**Work request:** The answer must consist solely of the line that contains "left shoulder: (869, 575)" and all subsequent lines of the data, each reproduced exactly.

[Stored records]
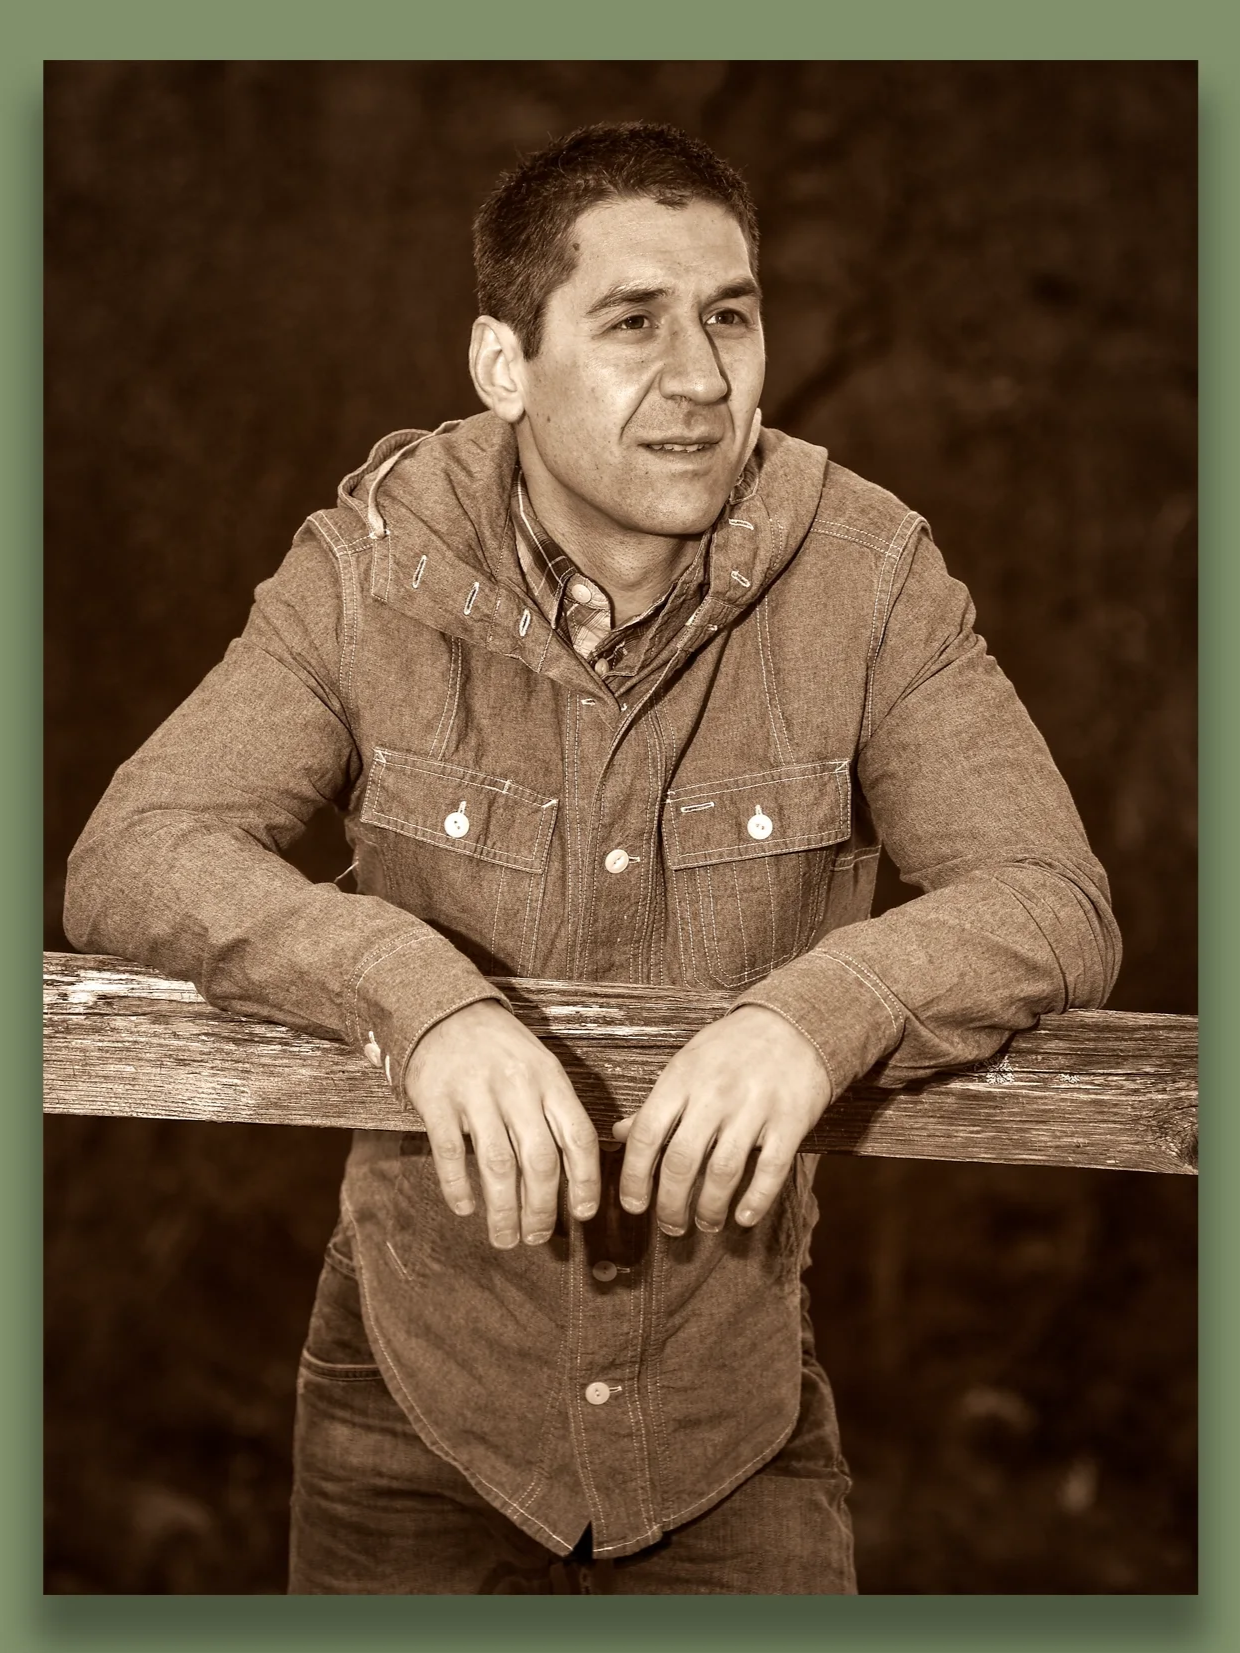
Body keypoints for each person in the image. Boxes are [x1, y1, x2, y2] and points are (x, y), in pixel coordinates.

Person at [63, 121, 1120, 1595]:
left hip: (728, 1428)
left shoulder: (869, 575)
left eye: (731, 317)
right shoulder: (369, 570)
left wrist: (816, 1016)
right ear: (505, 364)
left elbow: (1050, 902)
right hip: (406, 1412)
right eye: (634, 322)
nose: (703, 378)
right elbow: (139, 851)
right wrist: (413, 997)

**Output of the task:**
left shoulder: (869, 575)
left eye: (731, 317)
right shoulder: (369, 570)
left wrist: (816, 1016)
right ear: (505, 364)
left elbow: (1050, 902)
right hip: (406, 1412)
right eye: (634, 322)
nose: (703, 378)
right elbow: (139, 851)
right wrist: (413, 997)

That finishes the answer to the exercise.